Nous citerons deux mécanismes de persuasion cognitive et qui doivent nous interpeller: celui de la récompense aléatoire et celui des nudges. Pour faire simple, le nudge s'apparente à une science du design des choix. Autrement dit la façon dont on présente un ensemble de choix est déjà une manière d'influencer sur le choix final. C'est une main algorithmique invisible que l'on trouve partout: vidéos, livres, amis, photos, tweet, information, etc. En second lieu, l'addiction s'alimente à mesure que la récompense se fait de plus en plus aléatoire. Ainsi, moins l'on sait quand la notification intervient (un like, un j'aime, une alerte, un commentaire, etc) et plus l'on est tenté d'aller vérifier qu'elle est là, que les "amis" sont bien présents. L'industrie du jeu à Las Vegas est pionnière dans la mobilisation de ces principes en particulier dans le design des machines à sous. Dans une enquête originale menée en 2016 sur 2.335 étudiants représentatifs de la population française, 75% des répondants déclaraient consulter leur smartphone dès le réveil. Parmi eux, 46% d'entre eux vérifient leur SMS et 22% vérifient leur activité sur les réseaux sociaux. 51% déclarent le faire mécaniquement, en pleine conscience d'une addiction (Suire, 2016).

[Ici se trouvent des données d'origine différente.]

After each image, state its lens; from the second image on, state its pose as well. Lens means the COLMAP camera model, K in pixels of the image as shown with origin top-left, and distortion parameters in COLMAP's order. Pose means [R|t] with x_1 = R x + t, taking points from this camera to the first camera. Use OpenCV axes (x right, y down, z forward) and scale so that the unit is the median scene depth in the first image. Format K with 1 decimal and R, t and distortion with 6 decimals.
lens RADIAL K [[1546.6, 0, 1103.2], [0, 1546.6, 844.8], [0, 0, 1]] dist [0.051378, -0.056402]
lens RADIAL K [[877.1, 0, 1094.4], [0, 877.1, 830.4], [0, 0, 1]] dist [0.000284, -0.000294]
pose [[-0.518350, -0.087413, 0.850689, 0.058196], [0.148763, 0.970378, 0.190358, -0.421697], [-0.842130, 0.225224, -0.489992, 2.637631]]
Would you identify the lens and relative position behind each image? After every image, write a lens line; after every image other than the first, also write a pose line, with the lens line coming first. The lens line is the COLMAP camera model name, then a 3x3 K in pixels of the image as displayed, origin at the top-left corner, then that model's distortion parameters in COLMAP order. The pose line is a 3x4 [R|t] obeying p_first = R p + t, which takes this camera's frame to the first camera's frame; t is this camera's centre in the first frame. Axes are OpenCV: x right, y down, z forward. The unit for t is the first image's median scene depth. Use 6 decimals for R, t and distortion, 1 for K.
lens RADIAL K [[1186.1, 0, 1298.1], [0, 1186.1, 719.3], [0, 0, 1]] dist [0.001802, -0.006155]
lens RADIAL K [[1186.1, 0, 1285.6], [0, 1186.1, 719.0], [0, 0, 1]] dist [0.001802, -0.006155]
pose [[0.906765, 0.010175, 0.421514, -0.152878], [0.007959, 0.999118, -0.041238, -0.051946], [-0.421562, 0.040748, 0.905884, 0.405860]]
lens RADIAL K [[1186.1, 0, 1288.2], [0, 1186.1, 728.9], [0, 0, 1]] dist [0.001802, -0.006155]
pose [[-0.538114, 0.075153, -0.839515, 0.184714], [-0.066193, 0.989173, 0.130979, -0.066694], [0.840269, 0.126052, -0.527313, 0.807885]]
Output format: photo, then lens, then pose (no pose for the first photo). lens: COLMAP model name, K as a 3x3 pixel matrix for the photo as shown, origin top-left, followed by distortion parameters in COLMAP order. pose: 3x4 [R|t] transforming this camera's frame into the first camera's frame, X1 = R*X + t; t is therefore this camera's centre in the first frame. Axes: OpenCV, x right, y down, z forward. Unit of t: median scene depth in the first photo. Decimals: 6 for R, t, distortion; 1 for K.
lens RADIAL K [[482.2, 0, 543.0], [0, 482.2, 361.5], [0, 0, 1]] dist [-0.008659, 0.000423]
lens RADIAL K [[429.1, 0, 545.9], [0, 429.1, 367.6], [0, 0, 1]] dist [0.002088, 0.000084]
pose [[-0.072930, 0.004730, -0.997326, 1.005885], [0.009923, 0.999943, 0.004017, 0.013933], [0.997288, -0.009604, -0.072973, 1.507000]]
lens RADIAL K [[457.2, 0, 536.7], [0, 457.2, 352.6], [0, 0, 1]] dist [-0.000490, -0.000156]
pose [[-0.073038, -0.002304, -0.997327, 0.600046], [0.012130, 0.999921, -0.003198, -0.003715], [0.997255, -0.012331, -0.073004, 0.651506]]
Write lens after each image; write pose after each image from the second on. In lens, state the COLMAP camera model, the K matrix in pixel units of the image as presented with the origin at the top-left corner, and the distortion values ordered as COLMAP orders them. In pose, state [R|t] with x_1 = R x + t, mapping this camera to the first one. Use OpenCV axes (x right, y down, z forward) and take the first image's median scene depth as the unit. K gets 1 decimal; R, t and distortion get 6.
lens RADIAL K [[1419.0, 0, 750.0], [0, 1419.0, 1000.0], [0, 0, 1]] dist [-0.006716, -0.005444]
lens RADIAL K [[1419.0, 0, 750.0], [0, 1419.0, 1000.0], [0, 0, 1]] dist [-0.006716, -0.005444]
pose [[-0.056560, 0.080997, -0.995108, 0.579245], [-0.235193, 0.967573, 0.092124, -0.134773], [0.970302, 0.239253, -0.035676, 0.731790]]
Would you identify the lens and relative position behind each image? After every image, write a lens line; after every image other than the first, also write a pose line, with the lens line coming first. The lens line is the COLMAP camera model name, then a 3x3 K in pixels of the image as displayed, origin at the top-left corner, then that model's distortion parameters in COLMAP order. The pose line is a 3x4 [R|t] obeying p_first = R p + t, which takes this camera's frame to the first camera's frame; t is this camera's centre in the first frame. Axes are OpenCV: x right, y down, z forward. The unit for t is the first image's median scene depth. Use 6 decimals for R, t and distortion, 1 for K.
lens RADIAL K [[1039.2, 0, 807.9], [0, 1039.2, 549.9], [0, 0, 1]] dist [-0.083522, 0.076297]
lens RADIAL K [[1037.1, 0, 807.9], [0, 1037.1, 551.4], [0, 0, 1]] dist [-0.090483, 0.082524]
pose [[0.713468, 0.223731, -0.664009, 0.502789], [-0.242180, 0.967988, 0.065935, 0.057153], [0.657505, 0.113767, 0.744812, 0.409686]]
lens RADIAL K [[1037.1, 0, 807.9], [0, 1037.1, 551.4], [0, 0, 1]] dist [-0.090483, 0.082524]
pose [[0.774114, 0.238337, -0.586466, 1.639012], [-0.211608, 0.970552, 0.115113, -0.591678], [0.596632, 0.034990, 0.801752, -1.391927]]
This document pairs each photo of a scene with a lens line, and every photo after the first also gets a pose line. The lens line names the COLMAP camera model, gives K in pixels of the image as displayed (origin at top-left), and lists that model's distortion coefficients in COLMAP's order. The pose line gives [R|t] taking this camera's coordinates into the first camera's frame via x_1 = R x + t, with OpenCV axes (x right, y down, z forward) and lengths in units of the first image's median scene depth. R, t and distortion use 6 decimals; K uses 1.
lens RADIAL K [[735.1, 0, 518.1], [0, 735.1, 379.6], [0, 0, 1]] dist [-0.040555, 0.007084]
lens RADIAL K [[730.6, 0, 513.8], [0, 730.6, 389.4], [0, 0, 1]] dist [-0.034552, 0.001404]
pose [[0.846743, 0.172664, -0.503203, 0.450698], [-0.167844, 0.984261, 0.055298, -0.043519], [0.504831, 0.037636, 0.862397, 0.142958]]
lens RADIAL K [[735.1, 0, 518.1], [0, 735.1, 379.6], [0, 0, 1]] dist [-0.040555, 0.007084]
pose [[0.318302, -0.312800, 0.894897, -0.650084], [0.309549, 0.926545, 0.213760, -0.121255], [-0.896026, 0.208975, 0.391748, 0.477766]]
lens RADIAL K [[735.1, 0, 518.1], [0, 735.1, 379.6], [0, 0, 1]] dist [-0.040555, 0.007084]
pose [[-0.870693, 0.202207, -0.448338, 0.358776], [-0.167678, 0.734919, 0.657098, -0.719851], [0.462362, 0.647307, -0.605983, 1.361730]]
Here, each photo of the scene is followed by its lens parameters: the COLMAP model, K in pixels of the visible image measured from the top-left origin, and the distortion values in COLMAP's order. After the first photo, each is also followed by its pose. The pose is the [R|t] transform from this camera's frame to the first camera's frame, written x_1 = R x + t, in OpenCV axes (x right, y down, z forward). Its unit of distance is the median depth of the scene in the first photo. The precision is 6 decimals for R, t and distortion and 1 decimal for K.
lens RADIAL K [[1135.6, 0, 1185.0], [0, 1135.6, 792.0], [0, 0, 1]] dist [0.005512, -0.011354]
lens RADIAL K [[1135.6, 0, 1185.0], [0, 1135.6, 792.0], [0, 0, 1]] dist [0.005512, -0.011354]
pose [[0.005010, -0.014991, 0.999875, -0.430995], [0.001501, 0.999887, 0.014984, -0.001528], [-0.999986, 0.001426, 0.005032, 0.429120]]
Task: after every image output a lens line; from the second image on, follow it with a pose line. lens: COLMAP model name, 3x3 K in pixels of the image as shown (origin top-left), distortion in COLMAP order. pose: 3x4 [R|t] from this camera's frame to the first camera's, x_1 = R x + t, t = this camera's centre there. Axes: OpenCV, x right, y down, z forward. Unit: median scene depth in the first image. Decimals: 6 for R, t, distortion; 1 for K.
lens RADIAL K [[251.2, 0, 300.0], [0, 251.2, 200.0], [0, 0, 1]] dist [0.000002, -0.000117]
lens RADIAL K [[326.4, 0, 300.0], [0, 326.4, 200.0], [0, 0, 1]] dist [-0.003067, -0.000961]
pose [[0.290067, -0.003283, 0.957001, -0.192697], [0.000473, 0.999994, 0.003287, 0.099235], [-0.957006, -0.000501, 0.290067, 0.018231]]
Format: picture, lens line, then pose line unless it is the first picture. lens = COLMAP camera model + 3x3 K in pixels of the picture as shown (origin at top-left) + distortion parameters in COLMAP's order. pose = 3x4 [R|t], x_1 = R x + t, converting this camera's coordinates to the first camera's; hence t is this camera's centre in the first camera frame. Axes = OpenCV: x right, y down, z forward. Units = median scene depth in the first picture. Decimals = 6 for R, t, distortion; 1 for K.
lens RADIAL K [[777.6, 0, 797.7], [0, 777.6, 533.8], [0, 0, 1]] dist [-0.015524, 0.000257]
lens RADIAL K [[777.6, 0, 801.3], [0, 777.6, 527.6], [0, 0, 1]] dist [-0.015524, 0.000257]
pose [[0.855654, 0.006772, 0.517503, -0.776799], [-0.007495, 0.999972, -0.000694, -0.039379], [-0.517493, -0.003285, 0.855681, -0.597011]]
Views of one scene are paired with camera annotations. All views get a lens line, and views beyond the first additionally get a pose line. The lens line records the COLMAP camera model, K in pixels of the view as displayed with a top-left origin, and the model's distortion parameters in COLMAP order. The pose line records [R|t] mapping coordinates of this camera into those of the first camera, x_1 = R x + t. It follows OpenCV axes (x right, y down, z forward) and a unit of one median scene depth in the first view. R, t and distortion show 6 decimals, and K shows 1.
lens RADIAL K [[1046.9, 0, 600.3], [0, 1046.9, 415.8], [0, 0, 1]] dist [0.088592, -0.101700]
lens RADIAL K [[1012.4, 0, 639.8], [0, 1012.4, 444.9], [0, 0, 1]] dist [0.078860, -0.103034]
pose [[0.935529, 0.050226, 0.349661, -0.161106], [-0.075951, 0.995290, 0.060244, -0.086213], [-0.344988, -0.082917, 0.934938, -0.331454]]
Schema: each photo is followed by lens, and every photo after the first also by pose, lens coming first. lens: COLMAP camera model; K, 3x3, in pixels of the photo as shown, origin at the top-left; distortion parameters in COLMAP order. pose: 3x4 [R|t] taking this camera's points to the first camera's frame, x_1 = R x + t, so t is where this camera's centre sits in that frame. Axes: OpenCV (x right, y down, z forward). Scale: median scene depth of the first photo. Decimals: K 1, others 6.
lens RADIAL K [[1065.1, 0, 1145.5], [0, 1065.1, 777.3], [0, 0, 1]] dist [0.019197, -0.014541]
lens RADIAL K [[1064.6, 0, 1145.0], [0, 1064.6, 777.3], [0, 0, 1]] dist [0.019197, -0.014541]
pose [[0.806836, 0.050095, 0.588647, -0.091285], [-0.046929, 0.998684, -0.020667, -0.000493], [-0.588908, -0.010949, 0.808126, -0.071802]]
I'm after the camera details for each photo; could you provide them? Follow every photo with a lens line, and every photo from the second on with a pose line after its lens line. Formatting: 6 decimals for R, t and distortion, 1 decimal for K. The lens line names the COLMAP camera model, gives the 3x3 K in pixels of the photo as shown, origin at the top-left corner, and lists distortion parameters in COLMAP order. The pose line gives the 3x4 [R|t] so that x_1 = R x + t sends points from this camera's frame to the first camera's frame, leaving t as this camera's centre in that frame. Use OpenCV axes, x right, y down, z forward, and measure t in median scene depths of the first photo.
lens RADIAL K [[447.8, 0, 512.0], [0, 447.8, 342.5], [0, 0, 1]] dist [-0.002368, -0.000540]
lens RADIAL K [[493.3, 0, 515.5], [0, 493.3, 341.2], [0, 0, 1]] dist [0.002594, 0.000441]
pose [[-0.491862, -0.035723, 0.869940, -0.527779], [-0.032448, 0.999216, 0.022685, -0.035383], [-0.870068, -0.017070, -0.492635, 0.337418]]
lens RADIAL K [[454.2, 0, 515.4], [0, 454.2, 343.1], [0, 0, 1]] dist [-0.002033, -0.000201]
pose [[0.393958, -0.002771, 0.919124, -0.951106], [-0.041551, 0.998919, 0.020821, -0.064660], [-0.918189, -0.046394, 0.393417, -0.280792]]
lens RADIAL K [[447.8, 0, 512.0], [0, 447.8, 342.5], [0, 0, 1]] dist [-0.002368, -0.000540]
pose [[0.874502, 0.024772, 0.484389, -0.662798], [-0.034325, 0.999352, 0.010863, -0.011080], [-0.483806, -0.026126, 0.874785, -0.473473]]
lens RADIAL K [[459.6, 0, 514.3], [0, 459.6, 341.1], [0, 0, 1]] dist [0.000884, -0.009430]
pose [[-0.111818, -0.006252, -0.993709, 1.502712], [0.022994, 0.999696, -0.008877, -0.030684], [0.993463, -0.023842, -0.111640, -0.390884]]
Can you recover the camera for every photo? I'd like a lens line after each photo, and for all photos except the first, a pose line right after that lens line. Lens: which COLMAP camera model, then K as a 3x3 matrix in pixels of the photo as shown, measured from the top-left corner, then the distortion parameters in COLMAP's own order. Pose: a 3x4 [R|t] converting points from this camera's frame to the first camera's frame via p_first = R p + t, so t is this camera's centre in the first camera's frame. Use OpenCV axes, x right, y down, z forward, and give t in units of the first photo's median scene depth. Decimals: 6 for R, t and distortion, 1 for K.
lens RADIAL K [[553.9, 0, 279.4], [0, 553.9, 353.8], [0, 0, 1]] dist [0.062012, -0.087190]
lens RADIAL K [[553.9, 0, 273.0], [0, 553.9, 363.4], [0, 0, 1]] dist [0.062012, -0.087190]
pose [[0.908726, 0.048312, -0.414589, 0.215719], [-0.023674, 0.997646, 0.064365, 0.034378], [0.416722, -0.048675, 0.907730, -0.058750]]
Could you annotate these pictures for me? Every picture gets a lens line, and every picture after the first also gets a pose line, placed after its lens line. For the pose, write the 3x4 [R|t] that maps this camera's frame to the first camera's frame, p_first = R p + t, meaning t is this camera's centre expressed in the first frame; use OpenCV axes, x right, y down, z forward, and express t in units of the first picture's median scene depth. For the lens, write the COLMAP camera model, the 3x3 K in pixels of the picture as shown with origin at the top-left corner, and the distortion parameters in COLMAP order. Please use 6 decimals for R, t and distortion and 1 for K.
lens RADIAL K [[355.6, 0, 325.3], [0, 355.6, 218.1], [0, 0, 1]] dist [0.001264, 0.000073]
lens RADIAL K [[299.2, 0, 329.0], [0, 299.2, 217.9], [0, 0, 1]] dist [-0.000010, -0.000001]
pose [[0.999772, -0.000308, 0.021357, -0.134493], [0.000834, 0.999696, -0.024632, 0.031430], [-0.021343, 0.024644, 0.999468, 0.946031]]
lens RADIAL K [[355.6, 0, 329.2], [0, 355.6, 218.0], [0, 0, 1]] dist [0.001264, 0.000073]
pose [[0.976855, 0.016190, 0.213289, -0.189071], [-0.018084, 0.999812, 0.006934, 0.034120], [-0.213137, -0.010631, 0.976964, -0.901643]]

Pourquoi cela pourrait s'aggraver

2016 a été l'année des Intelligences Artificielles, 2017 sera celle de l'Intelligence Artificielle et émotionnelle. Déjà des dystopies se conjuguent aux utopies en la matière. On peut s'amuser avec son ChatBot, on peut tomber amoureux de Her mais Ex-Machina pourrait nous éliminer. On peut être fasciné par le Watson d'IBM et très inquiet de la dégénérescence des IA de WestWorld. Nous allons entretenir une relation ambivalente avec cette intelligence diffuse mais avec peut-être une dimension addictive supplémentaire. Ces nouvelles plateformes numériques vont jouer avec le registre émotionnel: le ludique, la surprise, la découverte, l'encouragement, la réprimande, etc. Ces registres vont êtres exploités par les IA. Cela laisse présager une dépendance d'autant plus forte que nous allons externaliser un nombre croissant de fonctions cognitives vers ces IA (le calcul, le stockage, l'orientation, l'apprentissage, etc) et donc dire encore plus de notre intimité à ceux qui conçoivent ces plateformes, soit un peu toujours les mêmes : les GAFAM, les NATU, les BATX, les IBM, etc.

Que faire ?

Le slow-digital c'est l'apprentissage de la déconnexion, c'est la rationalisation de la pratique qui va bien au-delà du simple droit à se couper temporairement du numérique. Il s'agit de ne pas succomber à l'injonction du tout digital et à la numérisation sans contrainte. En effet, les plus faibles, et pas toujours ceux que l'on croit victimes de fracture numérique, sont les plus exposés. Par exemple, les milleniums que nous avons enquêtés, dont on croit à tort qu'ils sont digital natives, sont pour plus de la moitié de notre échantillon en souhait de déconnexion ou de détox.  C'est dire s'il y a urgence à sensibiliser et former au fonctionnement et à la réflexivité. Sinon seuls les plus aguerris maîtriseront le code sans doute mais aussi les modèles d'affaire, les logiques d'usage, les interactions hommes machines, au fond un état d'esprit afin de comprendre, de ralentir et même peut-être de se révolter. Mais les autres? Les plus nombreux?